Jeunes. Olivier Galland, sociologue, estime qu'un «fossé culturel» est en train de se creuser entre les jeunes et le reste de la société :«Pour les 18-30 ans, la France est rigide et sans souplesse»Par Gilles WALLONjeudi 11 août 2005 (Liberation - 06:00)
Olivier Galland, sociologue, est directeur de recherches au CNRS (Groupe d'études des méthodes de l'analyse sociologique, université Paris-IV) et chercheur associé au Laboratoire de sociologie quantitative (Crest-Insee). Il a codirigé l'ouvrage collectif les Jeunes Européens et leurs valeurs (éditions la Découverte).
D'où vient cette vision qu'ont les jeunes d'une France rigide, impossible à «faire bouger» ?
D'une perte d'«identité française» générale. Dans d'autres pays européens, les pays nordiques notamment, la confiance dans les institutions reste forte et amène un sentiment d'appartenance collective qui n'existe plus ici. Beaucoup de Français, dont une partie de la jeunesse, tentent de combler ce manque par un repli identitaire. Ils manifestent un attachement fort à une localité, à leur ville, à leur région. Et ils ont peur de perdre ces repères-là. C'est un comportement de protection, mais aussi d'enfermement. D'autres jeunes, les plus dynamiques, ne supportent pas cet état d'esprit. Alors ils partent.
Diriez-vous que la société française n'est plus en phase avec sa jeunesse ?
Le courant ne passe plus. Les affrontements générationnels, fréquents dans les années 60 ou 70, c'est terminé. L'indifférence, le conflit passif, ont pris la place du conflit ouvert. Les 18-30 ans ont en tête l'image d'un pays rigide, autoritaire, qui manque de souplesse. Le «système français» ne répond plus à leurs attentes, à l'école en particulier. Mais ils refusent de s'y adapter. Ils estiment que ce n'est pas à eux de changer. Un fossé culturel se creuse entre eux et le reste de la société.

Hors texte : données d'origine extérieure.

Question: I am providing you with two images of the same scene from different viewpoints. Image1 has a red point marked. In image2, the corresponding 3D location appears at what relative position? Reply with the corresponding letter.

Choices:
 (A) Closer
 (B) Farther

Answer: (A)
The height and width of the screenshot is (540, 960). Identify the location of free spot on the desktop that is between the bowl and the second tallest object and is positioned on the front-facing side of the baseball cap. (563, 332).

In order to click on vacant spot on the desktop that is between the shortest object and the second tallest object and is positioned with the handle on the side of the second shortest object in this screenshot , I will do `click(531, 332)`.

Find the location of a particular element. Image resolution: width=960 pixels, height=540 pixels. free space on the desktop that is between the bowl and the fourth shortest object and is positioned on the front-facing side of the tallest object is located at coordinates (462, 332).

Quelle vision ont-ils de l'Europe ?
Les jeunes doivent construire leur place dans la société, un travail de plus en plus long et difficile. Ils pensent donc d'abord à leurs problèmes quotidiens, locaux. On l'avait vu lors du débat télévisé d'avant-référendum, face à Jacques Chirac. Lui tentait de mettre en avant une vision générale de l'Europe. Le divorce était flagrant. Mais beaucoup d'entre eux vivent concrètement l'Europe, notamment grâce au programme Erasmus. Un autre projet de ce type pour les jeunes qui ne font pas d'études, ou qui les ont arrêtées, serait d'ailleurs nécessaire. Il faut continuer d'élargir leur vision.
Beaucoup semblent partir avant tout pour des raisons économiques...

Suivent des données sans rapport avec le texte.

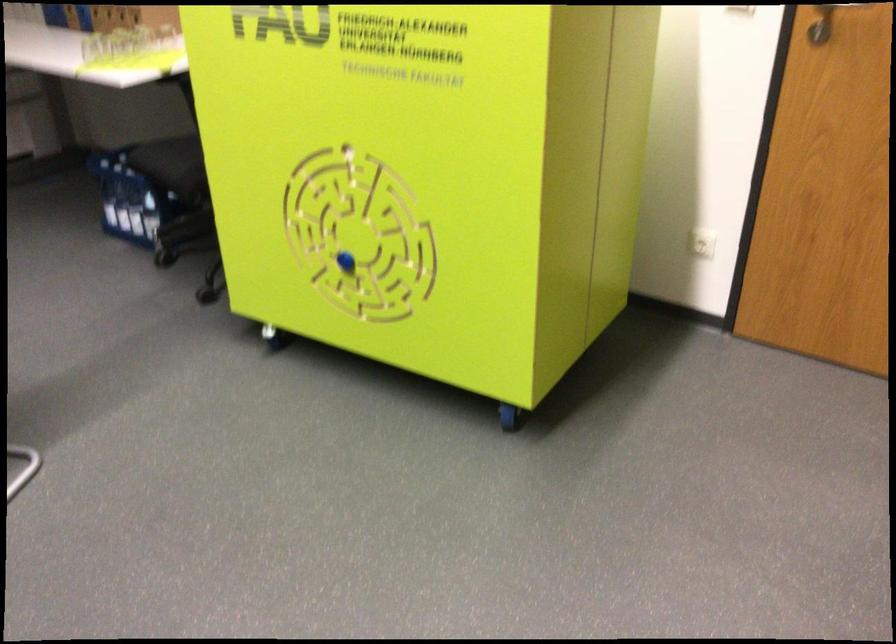
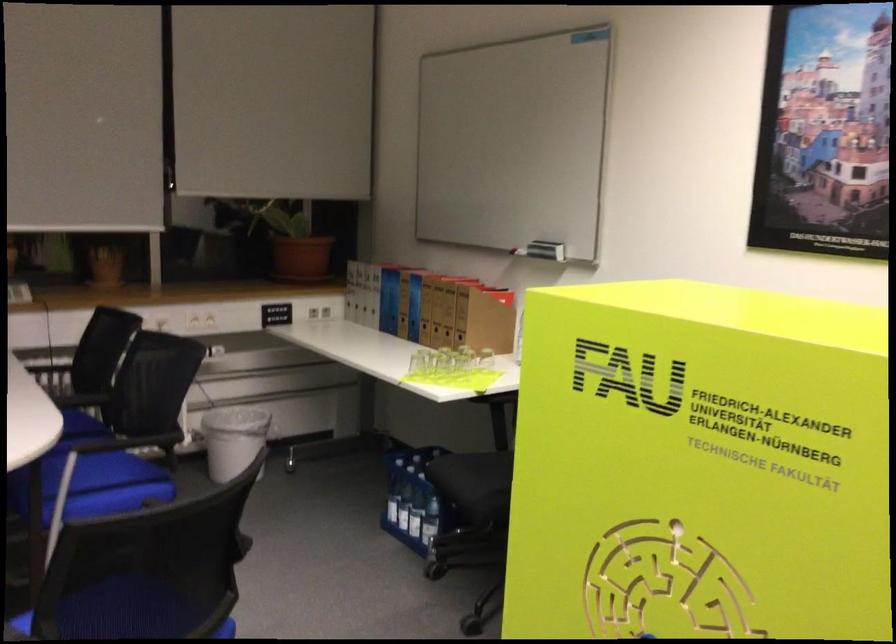
Find the pixel in the second image that matches point 113,203 in the first image.

(392, 500)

Ils vivent une situation paradoxale. D'un côté, le nombre d'années d'études ne cesse d'augmenter pour des étudiants de plus en plus nombreux. Mais le marché de l'emploi n'est pas en mesure de répondre aux attentes de ces jeunes surdiplômés. D'où une très grande précarité pendant les premières années de vie active. De l'autre côté, le pourcentage de jeunes qui sortent du système éducatif sans aucun diplôme reste élevé, et stable. Un jeune sur cinq n'a pas d'autre diplôme que le brevet des collèges. Marché du travail fermé, mobilité faible... Ceux qui partent sont fatigués de ces difficultés à s'insérer dans la vie professionnelle. Ils recherchent un système d'embauche plus flexible qu'en France. Et vont vers des pays où la culture du «petit job» est plus développée.